## About this exercise:
The records below are to be copied exactly, with every picture left out.

## Records:

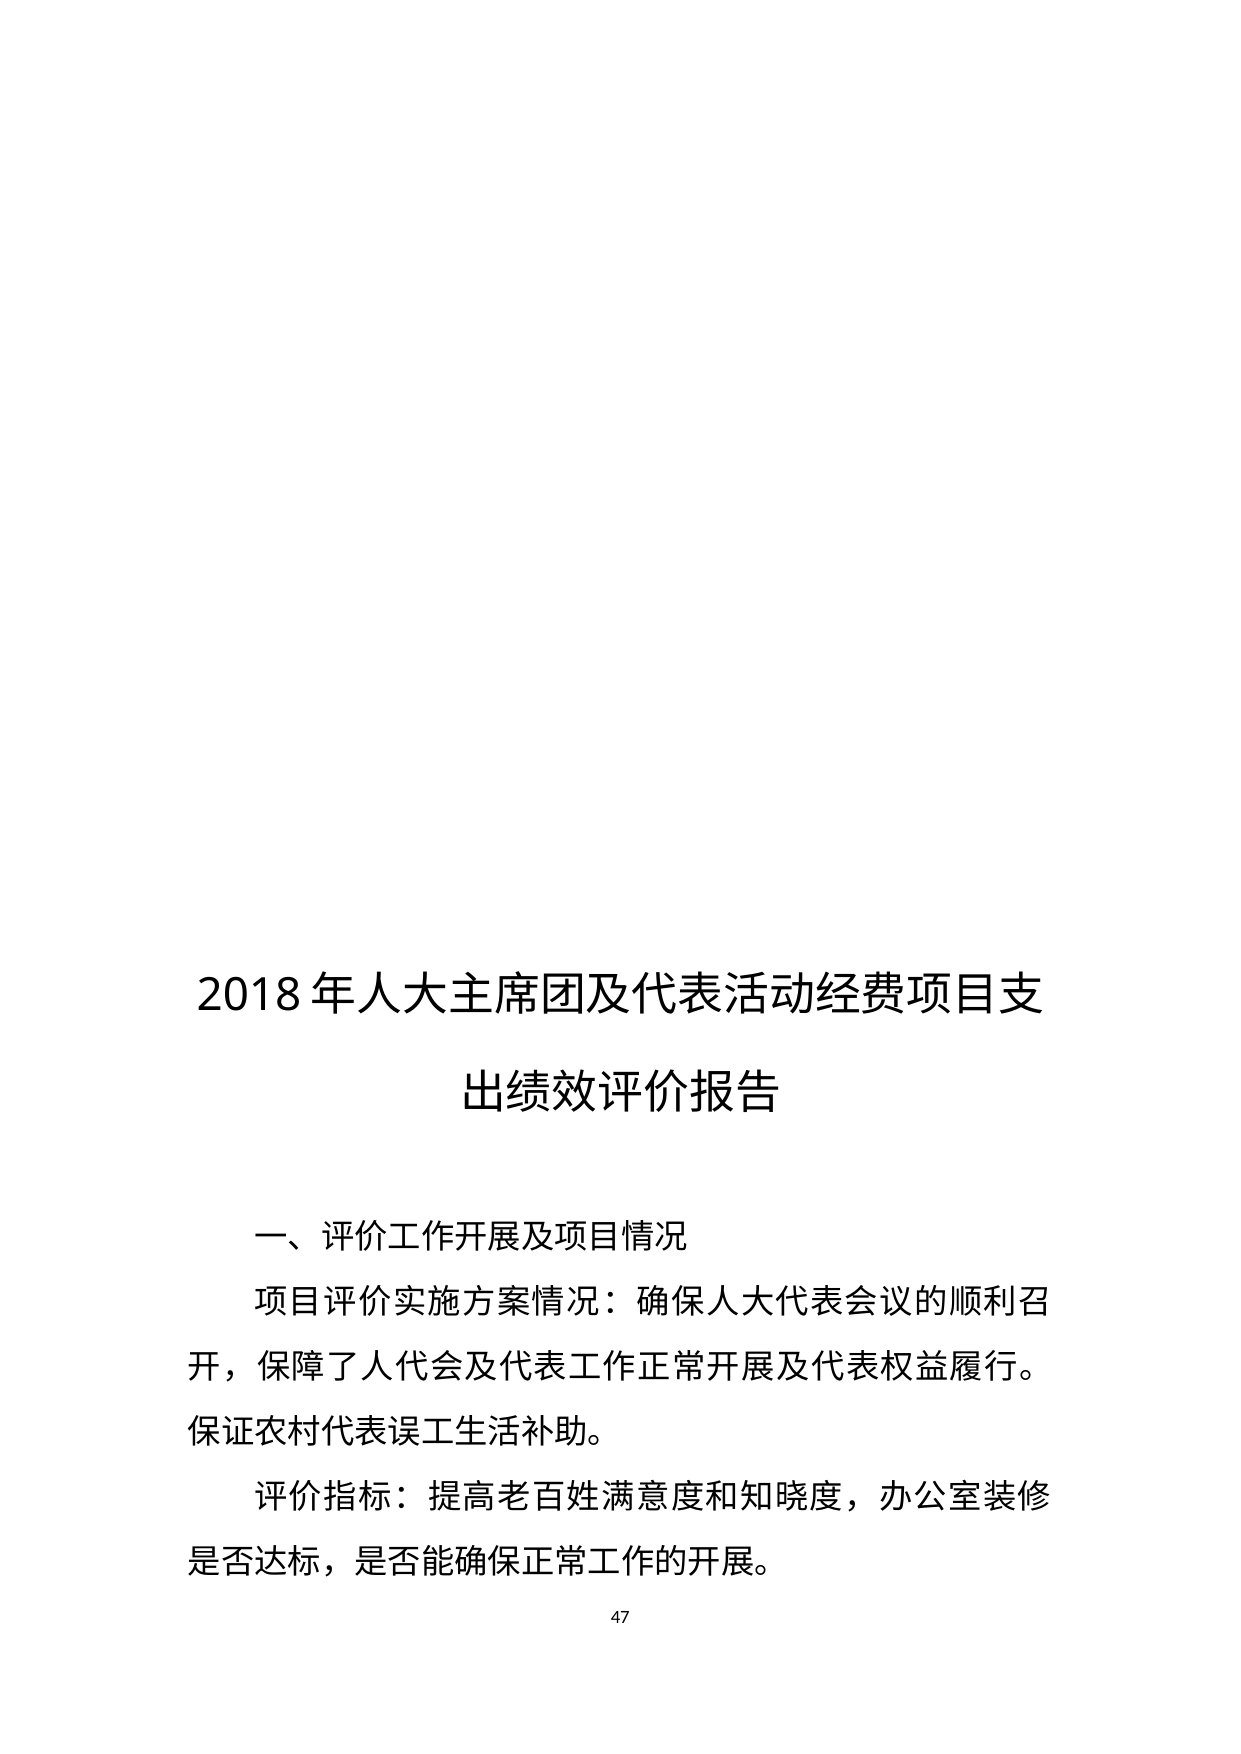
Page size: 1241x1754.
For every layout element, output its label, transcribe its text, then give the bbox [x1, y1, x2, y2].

text 2018年人大主席团及代表活动经费项目支出绩效评价报告 [187, 942, 1053, 1137]
text 评价指标：提高老百姓满意度和知晓度，办公室装修是否达标，是否能确保正常工作的开展。 [187, 1462, 1053, 1592]
text 项目评价实施方案情况：确保人大代表会议的顺利召开，保障了人代会及代表工作正常开展及代表权益履行。保证农村代表误工生活补助。 [187, 1267, 1053, 1462]
text 一、评价工作开展及项目情况 [187, 1202, 1053, 1267]
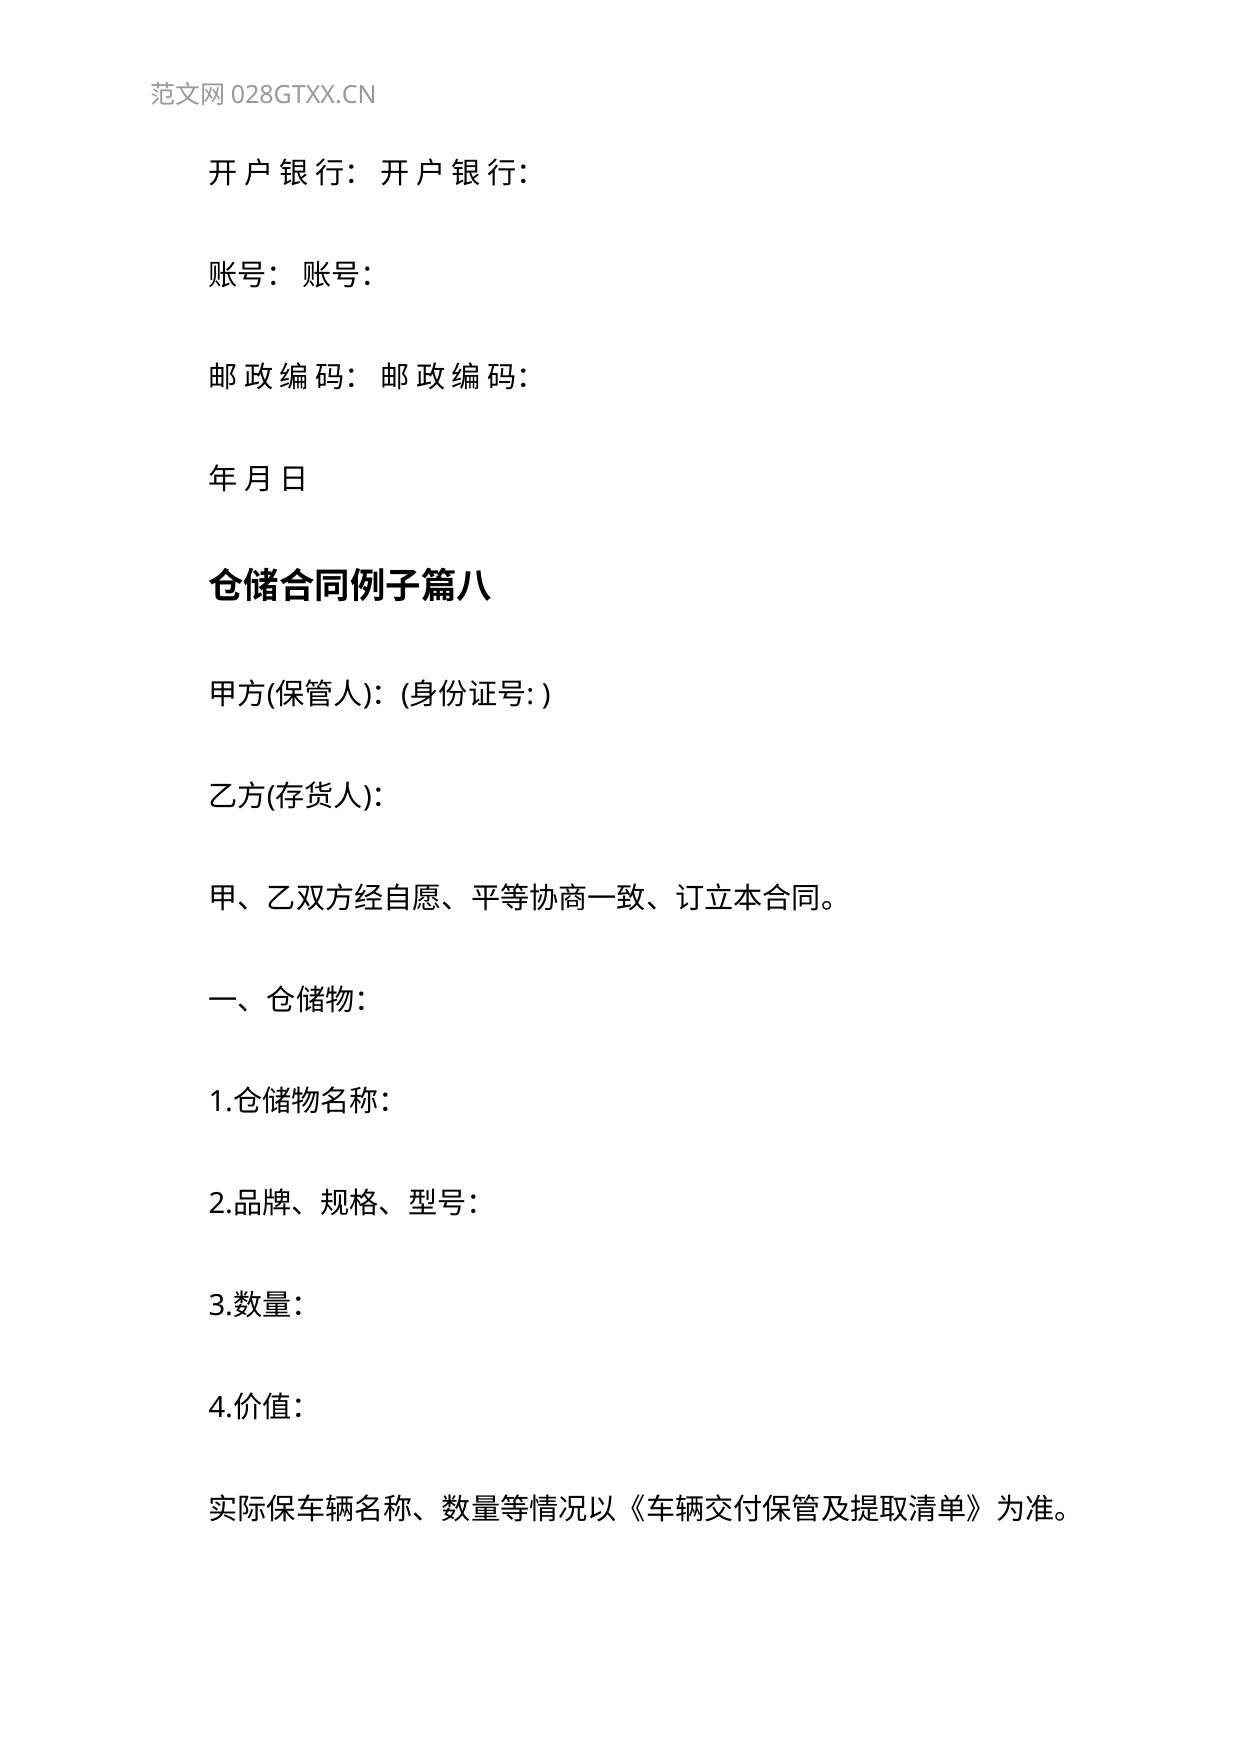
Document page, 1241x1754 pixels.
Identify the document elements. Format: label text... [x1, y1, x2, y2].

text 邮 政 编 码： 邮 政 编 码： [150, 353, 1090, 396]
text 实际保车辆名称、数量等情况以《车辆交付保管及提取清单》为准。 [150, 1486, 1090, 1528]
text 2.品牌、规格、型号： [150, 1180, 1090, 1222]
text 乙方(存货人)： [150, 772, 1090, 815]
text 3.数量： [150, 1282, 1090, 1324]
text 年 月 日 [150, 455, 1090, 498]
text 一、仓储物： [150, 976, 1090, 1018]
text 账号： 账号： [150, 252, 1090, 294]
text 仓储合同例子篇八 [150, 557, 1090, 608]
text 4.价值： [150, 1384, 1090, 1426]
text 开 户 银 行： 开 户 银 行： [150, 150, 1090, 192]
text 甲、乙双方经自愿、平等协商一致、订立本合同。 [150, 874, 1090, 917]
text 甲方(保管人)：(身份证号: ) [150, 671, 1090, 713]
text 1.仓储物名称： [150, 1078, 1090, 1120]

## Solution to this problem:
Page size: 1241x1754.
For every layout element, output its label, transcribe its text, then give the bbox [x1, y1, x2, y2].

text 2018年人大主席团及代表活动经费项目支出绩效评价报告 [187, 942, 1053, 1137]
text 评价指标：提高老百姓满意度和知晓度，办公室装修是否达标，是否能确保正常工作的开展。 [187, 1462, 1053, 1592]
text 项目评价实施方案情况：确保人大代表会议的顺利召开，保障了人代会及代表工作正常开展及代表权益履行。保证农村代表误工生活补助。 [187, 1267, 1053, 1462]
text 一、评价工作开展及项目情况 [187, 1202, 1053, 1267]
Document page, 1241x1754 pixels.
Identify the document elements. Format: label text... [x1, y1, x2, y2].

text 邮 政 编 码： 邮 政 编 码： [150, 353, 1090, 396]
text 实际保车辆名称、数量等情况以《车辆交付保管及提取清单》为准。 [150, 1486, 1090, 1528]
text 2.品牌、规格、型号： [150, 1180, 1090, 1222]
text 乙方(存货人)： [150, 772, 1090, 815]
text 3.数量： [150, 1282, 1090, 1324]
text 年 月 日 [150, 455, 1090, 498]
text 一、仓储物： [150, 976, 1090, 1018]
text 账号： 账号： [150, 252, 1090, 294]
text 仓储合同例子篇八 [150, 557, 1090, 608]
text 4.价值： [150, 1384, 1090, 1426]
text 开 户 银 行： 开 户 银 行： [150, 150, 1090, 192]
text 甲、乙双方经自愿、平等协商一致、订立本合同。 [150, 874, 1090, 917]
text 甲方(保管人)：(身份证号: ) [150, 671, 1090, 713]
text 1.仓储物名称： [150, 1078, 1090, 1120]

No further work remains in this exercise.